━━━━━ Study text ━━━━━

# Choosing stiff boots



## Spail (Oct 28, 2013)

Hey everyone. Never had stiff boots, so need your advice here.

*Experience:* 5 seasons of riding hills near Moscow (boring short and flat slopes), went to the Alps 3 times for 7-10 days each

*Riding preferences:* all kinds of slopes, little freeride experience (definitely looking for more freeriding this winter), almost no jumping. Trying to learn some flatland tricks to have fun on flat slopes

*Board:* Nitro Team Wide '09
*Bindings:* Burton Triad '09
*Current boots:* Vans Jamie Lynn

*Story:* I had Vans Encore as my first boots, used them for a couple of seasons. Missed one season because of knee injury, and when I started snowboarding again I felt that they somehow became too small for me. So I bought Vans Jamie Lynn, and that wasn't a good decision at all. They are supposed to be stiff, but after 30 minutes of riding they loosen up a lot, and I can't control the board the way I want. Maybe it's because they're one size too big for me, maybe it's because of their traditional laces (which really suck comparing to Encore's BOA, no matter what I do I can't get em tight enough), maybe it's their liner (not tight around ankles as well), I don't know, but they just don't work for me.

So I've decided to look for new pair of boots. Fed up with traditional laces - only BOA or speed lace. Spent some time looking for good stiff boots, that's my list for now:

*Burton* - Imperial, SLX, Ion, DriverX
*DC *- Travis Rice, Judge
*Salomon* - F4, Synapse, Malamute
*Vans* - Cirro
*Ride* - RFL, Insano, Trident
*Nitro* - no flex info on their site, seems like Select, Team, Ultra are good options
*K2* - ruled them out because of bad reviews

For now I only had an opportunity to try Ion, DriverX and Malamute. Didn't like Burton's speed lace system at all, both Ion and DriverX felt really loose, just couldn't get em tight enough. Malamutes felt amazing, lacing system seems very comfortable, but they are stiff as hell, which concerns me a bit.

So here is the question - aren't these boots an overkill for my riding habits and not-so-stiff bindings and board? Can you fool around and do some jumping/flat tricks with these boots, or they are only for hardcore fast riding?


----------



## SJ10 (Mar 3, 2010)

I have the malamutes and F3.0 currently. Also used the synapse wide for a number of years.

The malamute is a great boot with excellent all-day hold. I've used it in the park and for softboot carving. It is going to take to getting used to but you can adjust the tightness to some degree. Articulation through the ankles is more difficult but I have no problem with my grabs. The 4.0 would be a good choice as well. 

You'll notice alot less fatigue when freeriding and better board control at speed.


----------



## poutanen (Dec 22, 2011)

Just a question, you sure you're picking the right sized boots when trying them on? A proper sized boot won't need to be overtightened. Every foot is different, but I've had two pairs of Driver Xs and one pair of Serows with the speed laces and was able to tighten all of them no problem... :dunno:

Otherwise, the main thing is to try them all on and get the best fitting pair. Remember they should be snug. Toes grazing the front is okay, as long as they're not pushing on the front. Should be snug all around with little to no heel lift.

━━━━━ Dataset content ━━━━━

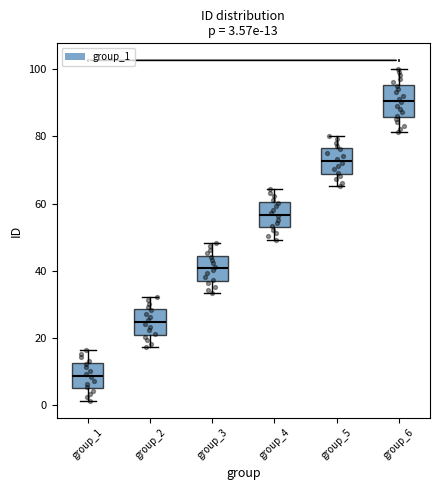

Which box's median line is the lowest?

group_1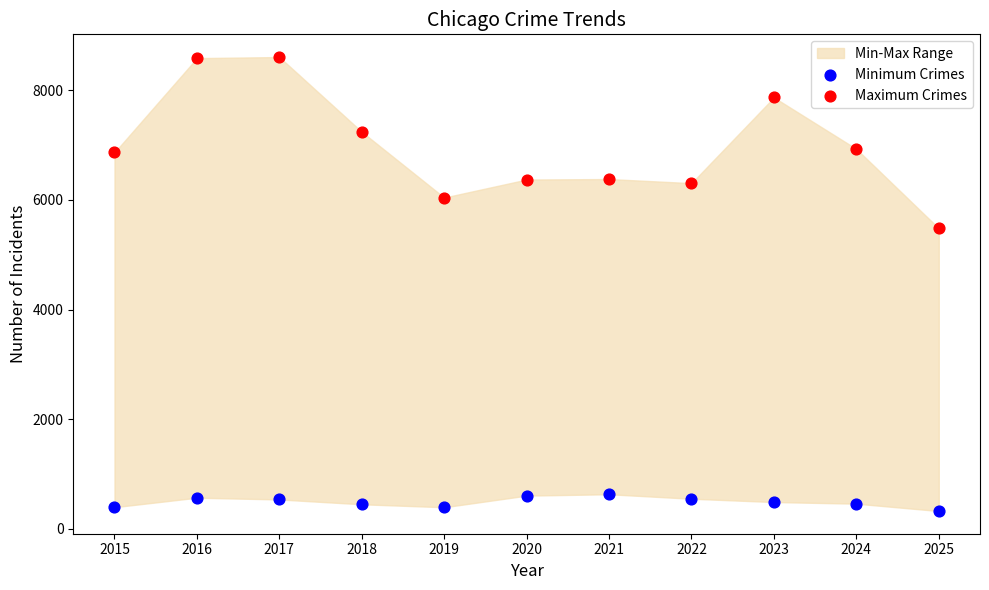

Across all series, what Y value is closest to 4465?

5482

━━━━━

Problem A | In the snowboard boot thread, which boots had Spail been able to try on so far?
Problem B | Continue the snowboard boot thread from the point where it stops.
The material above comes from a separate source.

Output A | The Ion, DriverX and Malamute.

Output B |
----------



## Extremo (Nov 6, 2008)

Jamie Lynn's are def not stiff. Mid-stiff at best, and that's when they're new. There are dozens of quality stiff boots out there. It's just getting the right fit that's the trick.

I'd recommend Deeluxe Boots (Viscious, Deemon, Empire). Even their mid stiff boots are pretty stiff (I'm running the 2013 Rough Daimond which is pretty much their ID model this year). Construction quality is superb. Speedlace system is the best I've ever used. Fit is snug in a half size down (I have relatively narrow feet) so no need to over-tighten to compensate for gaps. Just something I would add to the list.


----------



## Lamps (Sep 3, 2011)

Spail said:


> Hey everyone. Never had stiff boots, so need your advice here.
> 
> *Riding preferences:* all kinds of slopes, little freeride experience (definitely looking for more freeriding this winter), almost no jumping. Trying to learn some flatland tricks to have fun on flat slopes
> 
> ...


People ride all sorts of combinations, stiff boots on soft bindings with medium boards and so on, its all personal preference. 

That said stiff boot folks tend to self identify as such (poutine the stiff boot stiff board, stiff binding fanatic for example, me to some degree as well)because they like the control of the boot or they ride specific styles that benefit from it. Your riding style doesn't to me sound like it demands a stiff boot, but you may still like a stiff boot if you like precise (but perhaps unforgiving) control. 

I suggest you go with one of the cheaper options or get old inventory to save $ and if you decide you like a stiff boot then next time around you can go for a high end stiff boot and know you're not wasting cash. Of course you must try on any boot first to get the right fit. 

I ride burton Ions with diodes and c60s on a variety of mid flex boards and I like the combination, gives me lots of control and the medium flex board gives a little forgiveness. Sometimes a little tricky for spins etc as you have to be pretty on spec with your edges, a bit demanding but good for carving and so on.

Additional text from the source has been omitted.